Rajasthan passed a new reform bringing the domestic maids under the purview of state laws. Question is when would Indian state learn to stop passing laws that it cannot enforce and which can only increase harassment by inspectors. The below picture gives the summary of the reform as published in Times of India.
Why this law is another addition to the junk that we already have?
- From the implementation perspective:
- Large number of domestic maids and households. How is the state going to inspect everyone?
- Courts are already over-burdened. Now we want to burden them more by take them away from real decision making.
- Most maids are paid in cash and work without a written contract. In such a scenario, how will anyone prosecute anybody except engaging in “he said/she said” style of arguments.
- Govt. cannot even ensure implementation of labour laws, how can it add to the already existing laundry list?
- From the economic perspective:
- Why can’t it come under existing minimum wage? When will the fetish for new law for every new situation end?

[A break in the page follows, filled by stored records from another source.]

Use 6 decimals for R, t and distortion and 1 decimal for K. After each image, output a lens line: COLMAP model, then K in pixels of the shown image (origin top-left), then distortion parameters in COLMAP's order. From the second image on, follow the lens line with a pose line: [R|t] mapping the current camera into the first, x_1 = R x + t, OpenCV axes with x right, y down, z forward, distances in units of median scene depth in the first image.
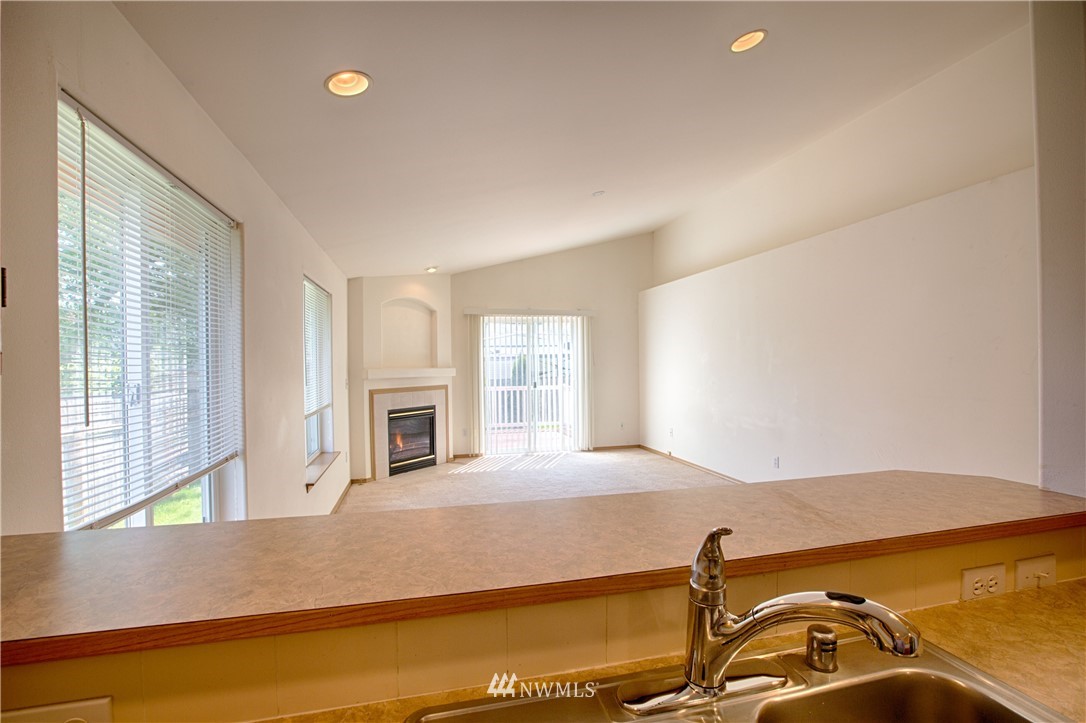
lens RADIAL K [[499.9, 0, 543.0], [0, 499.9, 361.5], [0, 0, 1]] dist [-0.040419, 0.000195]
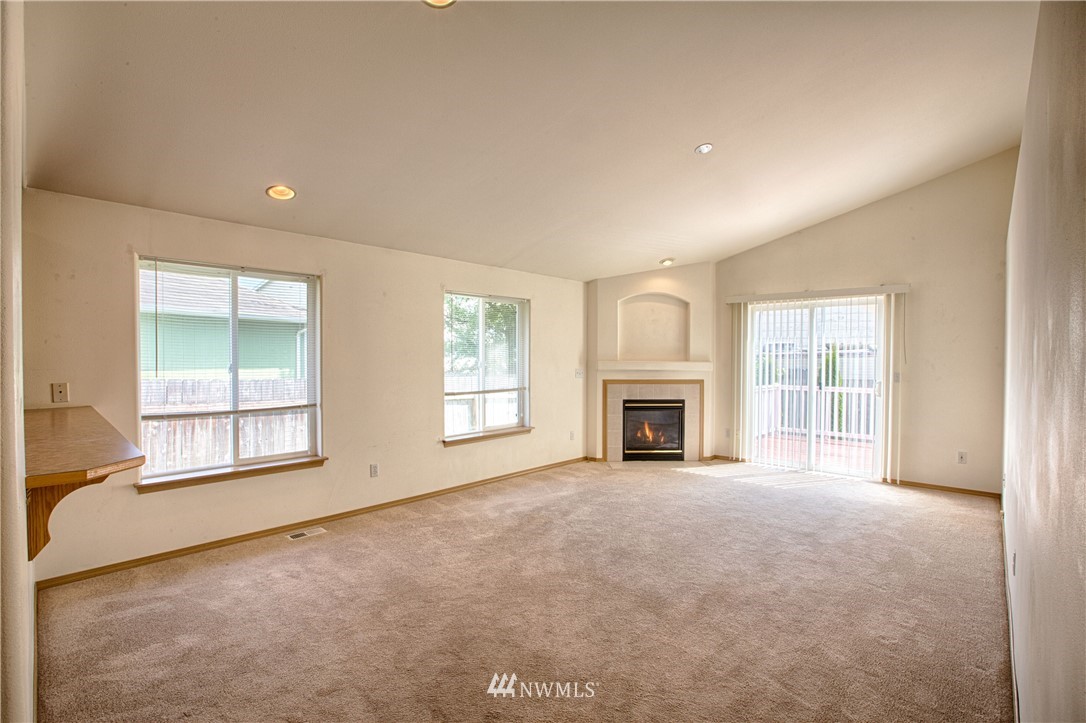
lens RADIAL K [[465.2, 0, 510.7], [0, 465.2, 363.1], [0, 0, 1]] dist [-0.037803, -0.000077]
pose [[0.564058, 0.021723, -0.825449, 0.335090], [-0.009248, 0.999757, 0.019991, 0.000931], [0.825683, -0.003643, 0.564122, 0.205270]]
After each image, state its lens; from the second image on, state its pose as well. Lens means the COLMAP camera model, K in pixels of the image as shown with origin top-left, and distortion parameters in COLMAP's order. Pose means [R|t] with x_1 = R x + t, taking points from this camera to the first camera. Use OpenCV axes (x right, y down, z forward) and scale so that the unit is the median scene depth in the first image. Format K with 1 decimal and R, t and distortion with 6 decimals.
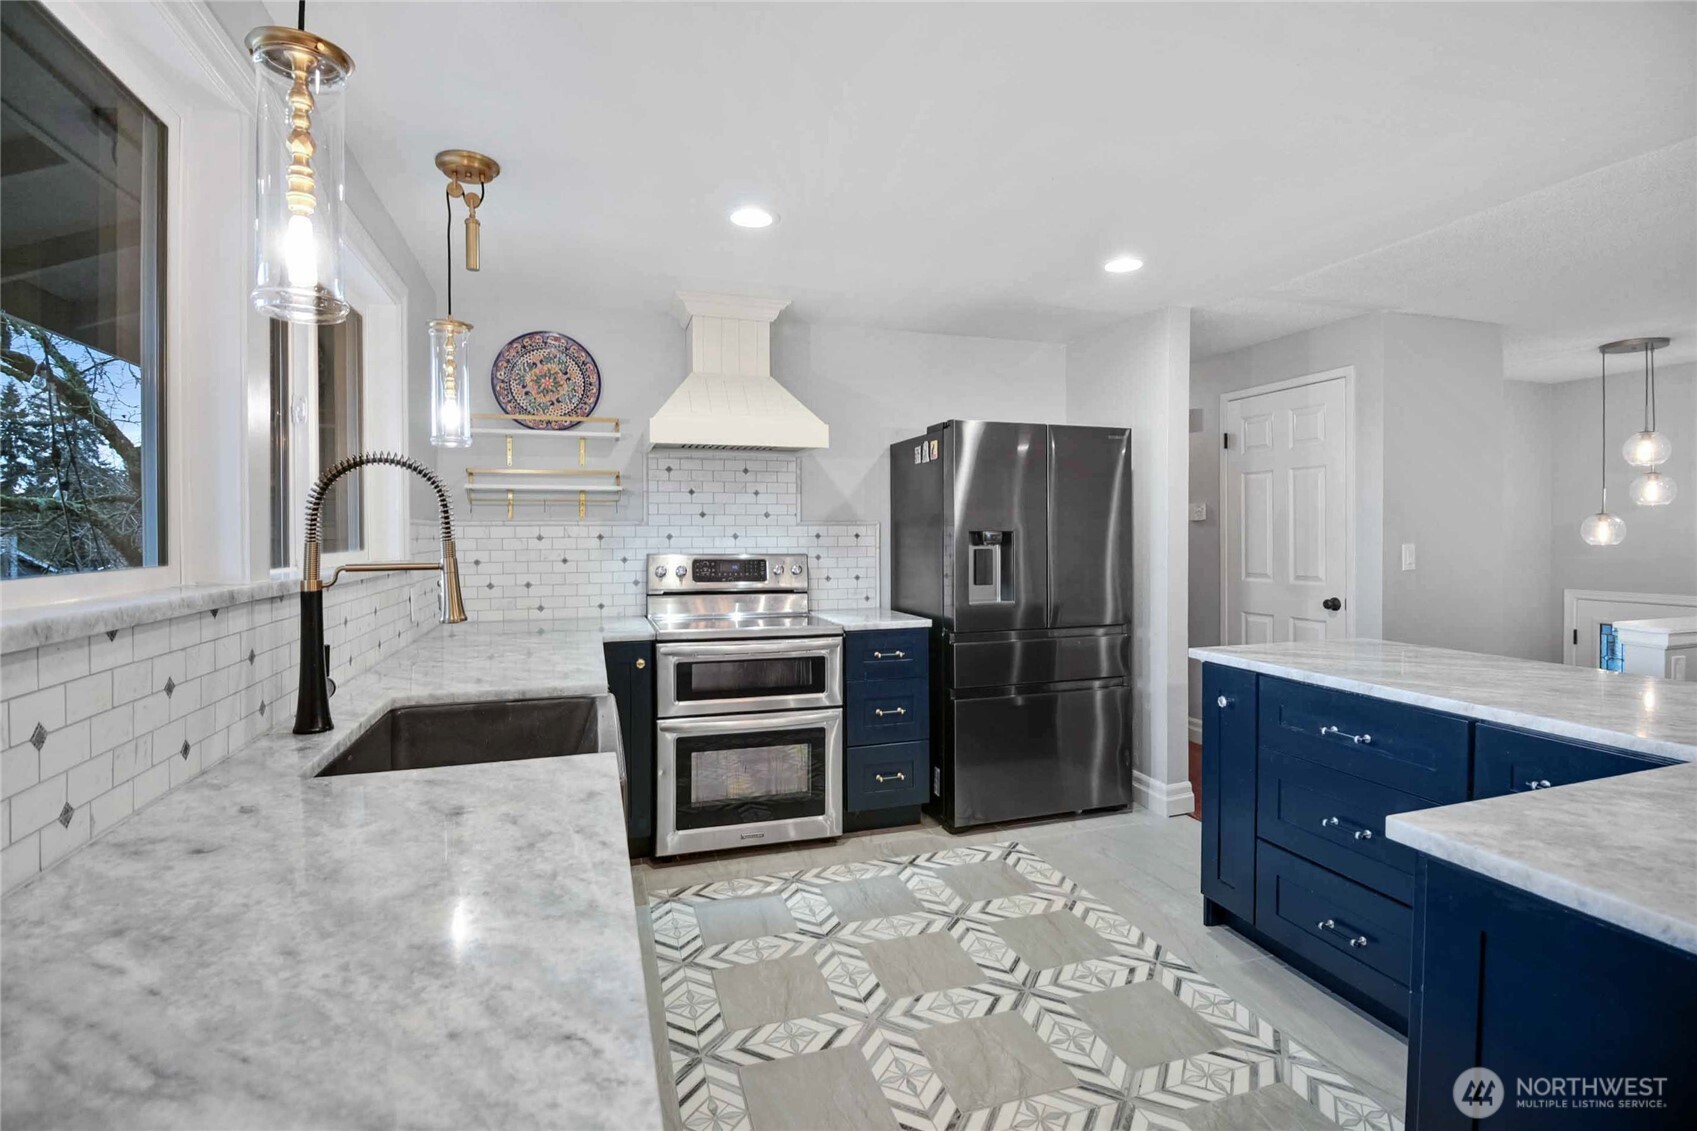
lens RADIAL K [[786.5, 0, 854.2], [0, 786.5, 539.6], [0, 0, 1]] dist [0.000863, -0.010345]
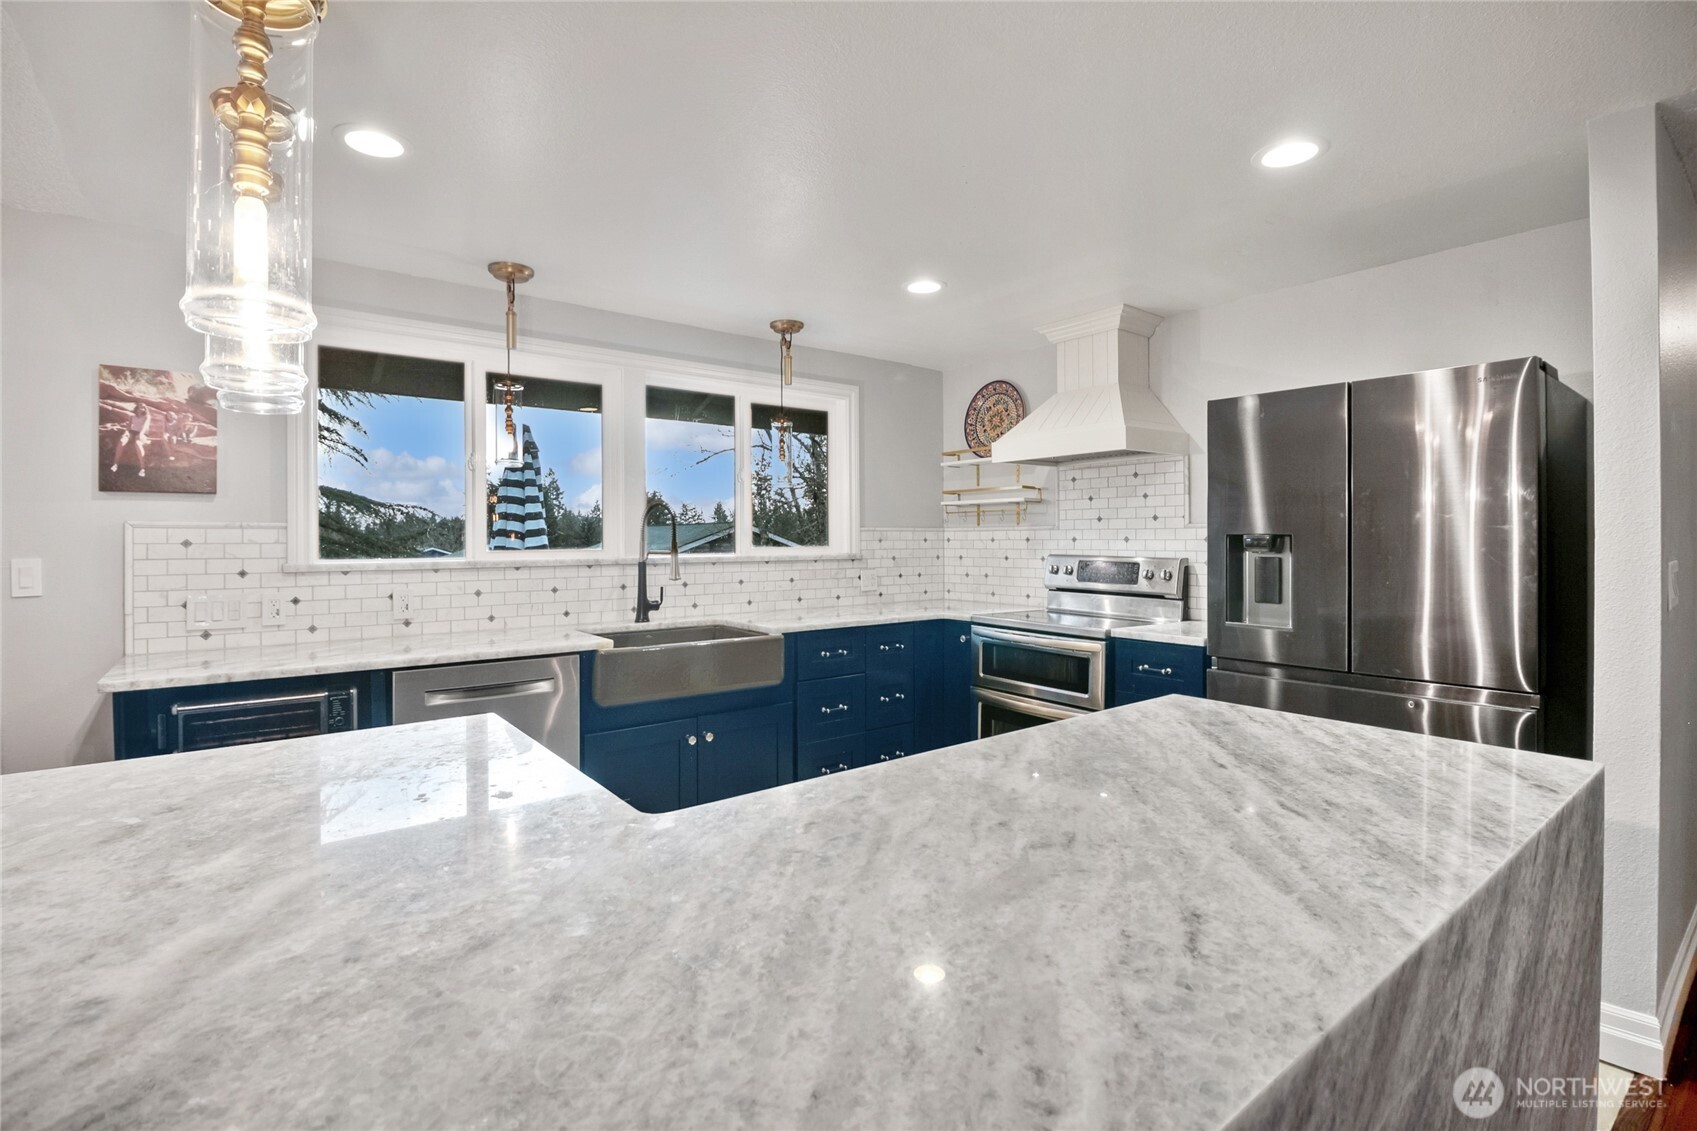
lens RADIAL K [[786.5, 0, 854.2], [0, 786.5, 539.6], [0, 0, 1]] dist [0.000863, -0.010345]
pose [[0.331174, 0.003766, -0.943562, 0.816982], [-0.006296, 0.999979, 0.001781, -0.004062], [0.943549, 0.005351, 0.331191, 0.378986]]
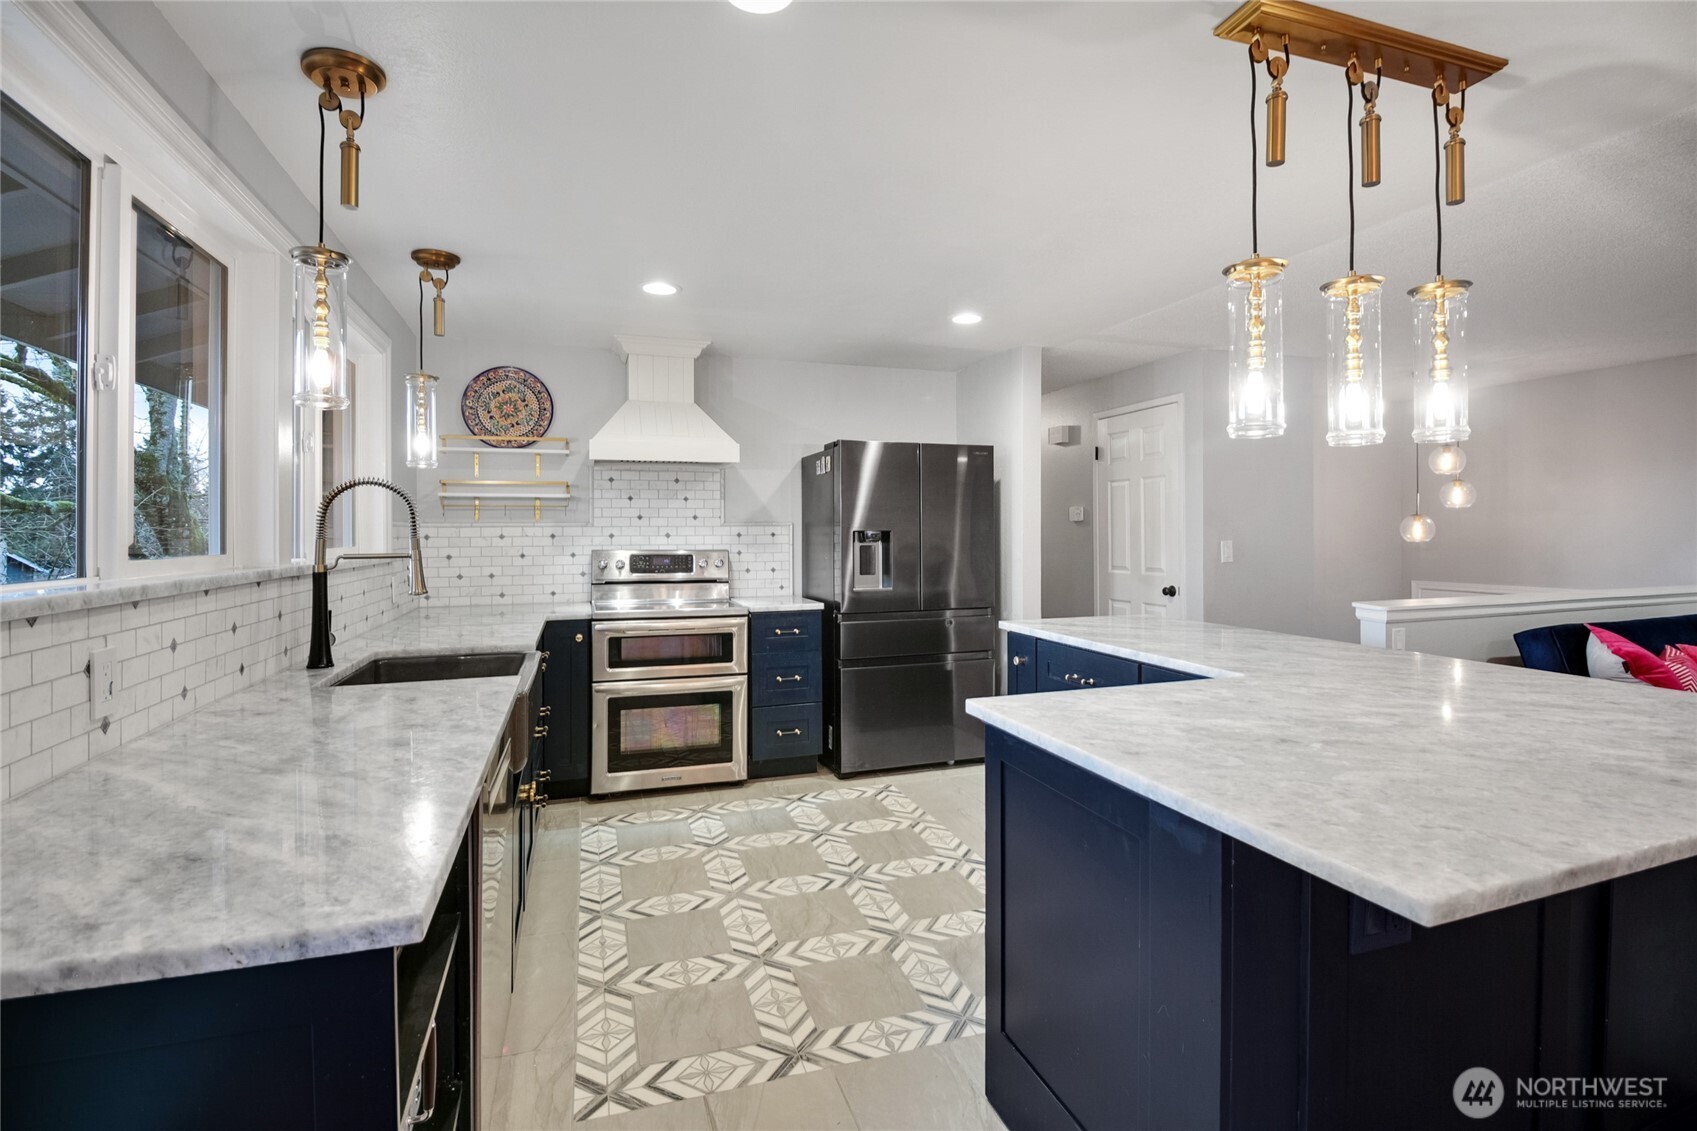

- No tax gain for the government
- The only gainers would be state inspectors who can harass middle class for bribes citing some imaginative violation
- What about domestic workers who want to work more than eight hours out of their free will?
Given its law enforcement capability, the Indian state should focus on more constructive law making and stop poking their nose in every small business activity. Domestic maids are free to choose their employers, which ensures that there is enough mobility and competitive wages determined by local conditions. The government would have done much better by spending the implementation cost of this law on educating the maids about using financial services like saving and pensions. In the long run, financial education would have paid back much more than creating further hassles for employment.